- THE RECORDS:
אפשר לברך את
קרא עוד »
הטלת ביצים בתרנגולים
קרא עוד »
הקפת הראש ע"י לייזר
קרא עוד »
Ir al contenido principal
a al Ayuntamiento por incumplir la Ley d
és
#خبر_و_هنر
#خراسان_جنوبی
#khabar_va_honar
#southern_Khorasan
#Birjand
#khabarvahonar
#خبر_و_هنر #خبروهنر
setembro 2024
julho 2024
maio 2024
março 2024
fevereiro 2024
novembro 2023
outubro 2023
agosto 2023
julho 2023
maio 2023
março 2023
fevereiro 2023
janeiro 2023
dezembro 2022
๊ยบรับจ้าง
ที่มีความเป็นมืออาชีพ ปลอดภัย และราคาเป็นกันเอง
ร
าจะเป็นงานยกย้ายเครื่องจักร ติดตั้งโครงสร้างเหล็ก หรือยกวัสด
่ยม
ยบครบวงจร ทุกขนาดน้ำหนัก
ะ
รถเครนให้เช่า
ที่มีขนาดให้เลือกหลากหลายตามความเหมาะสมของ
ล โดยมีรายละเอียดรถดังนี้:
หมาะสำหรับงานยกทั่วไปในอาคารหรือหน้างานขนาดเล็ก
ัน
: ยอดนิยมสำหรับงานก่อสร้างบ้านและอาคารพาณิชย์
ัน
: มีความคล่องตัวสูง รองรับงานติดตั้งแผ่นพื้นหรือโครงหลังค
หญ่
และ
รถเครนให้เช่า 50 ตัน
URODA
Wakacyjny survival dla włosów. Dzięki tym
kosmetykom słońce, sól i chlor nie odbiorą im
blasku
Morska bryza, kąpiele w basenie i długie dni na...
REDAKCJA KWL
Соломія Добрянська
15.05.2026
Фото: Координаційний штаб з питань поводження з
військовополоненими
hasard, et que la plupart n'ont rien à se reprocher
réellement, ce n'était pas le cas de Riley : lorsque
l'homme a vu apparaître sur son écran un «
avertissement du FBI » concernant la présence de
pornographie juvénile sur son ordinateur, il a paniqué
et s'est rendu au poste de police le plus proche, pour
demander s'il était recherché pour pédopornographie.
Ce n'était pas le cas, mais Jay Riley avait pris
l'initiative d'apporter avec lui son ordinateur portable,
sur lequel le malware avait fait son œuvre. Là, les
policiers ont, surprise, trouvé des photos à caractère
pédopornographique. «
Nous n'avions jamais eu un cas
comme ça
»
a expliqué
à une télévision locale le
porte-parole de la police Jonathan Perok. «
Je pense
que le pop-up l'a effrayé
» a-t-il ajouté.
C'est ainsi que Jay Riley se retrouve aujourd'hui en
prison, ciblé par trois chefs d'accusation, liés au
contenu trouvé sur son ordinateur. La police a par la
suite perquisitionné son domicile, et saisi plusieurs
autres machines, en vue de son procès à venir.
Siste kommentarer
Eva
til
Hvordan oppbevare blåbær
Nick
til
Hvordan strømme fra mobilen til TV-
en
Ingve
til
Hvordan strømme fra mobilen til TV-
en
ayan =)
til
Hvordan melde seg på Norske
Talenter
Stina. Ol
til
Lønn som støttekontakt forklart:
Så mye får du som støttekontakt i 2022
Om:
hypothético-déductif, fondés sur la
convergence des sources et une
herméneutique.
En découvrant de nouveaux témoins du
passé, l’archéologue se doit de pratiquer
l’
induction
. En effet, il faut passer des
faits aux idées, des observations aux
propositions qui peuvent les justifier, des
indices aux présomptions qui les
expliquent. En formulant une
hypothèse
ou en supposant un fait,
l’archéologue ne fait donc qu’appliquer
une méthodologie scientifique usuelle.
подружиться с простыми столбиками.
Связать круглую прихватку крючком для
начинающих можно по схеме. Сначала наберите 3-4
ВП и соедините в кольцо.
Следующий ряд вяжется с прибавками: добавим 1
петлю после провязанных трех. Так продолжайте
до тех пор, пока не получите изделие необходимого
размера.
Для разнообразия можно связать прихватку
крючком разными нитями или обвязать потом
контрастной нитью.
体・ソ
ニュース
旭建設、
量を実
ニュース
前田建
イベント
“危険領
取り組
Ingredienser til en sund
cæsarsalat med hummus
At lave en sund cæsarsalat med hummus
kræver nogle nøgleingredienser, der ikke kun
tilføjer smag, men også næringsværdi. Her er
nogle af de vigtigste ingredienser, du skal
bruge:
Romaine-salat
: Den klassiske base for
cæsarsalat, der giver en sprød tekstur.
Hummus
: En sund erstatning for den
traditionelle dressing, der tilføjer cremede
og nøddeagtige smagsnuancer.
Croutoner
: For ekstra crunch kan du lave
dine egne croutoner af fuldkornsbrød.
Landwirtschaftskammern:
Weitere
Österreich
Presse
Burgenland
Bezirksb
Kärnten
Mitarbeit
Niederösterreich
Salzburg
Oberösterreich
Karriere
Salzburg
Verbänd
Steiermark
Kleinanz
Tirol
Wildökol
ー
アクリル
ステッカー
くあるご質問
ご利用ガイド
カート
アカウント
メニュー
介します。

- EXERCISE DIRECTIONS: Using the listing above, pick out each line that contains the word "прихватку", then copy it.

- ANSWER AREA:
Связать круглую прихватку крючком для
Для разнообразия можно связать прихватку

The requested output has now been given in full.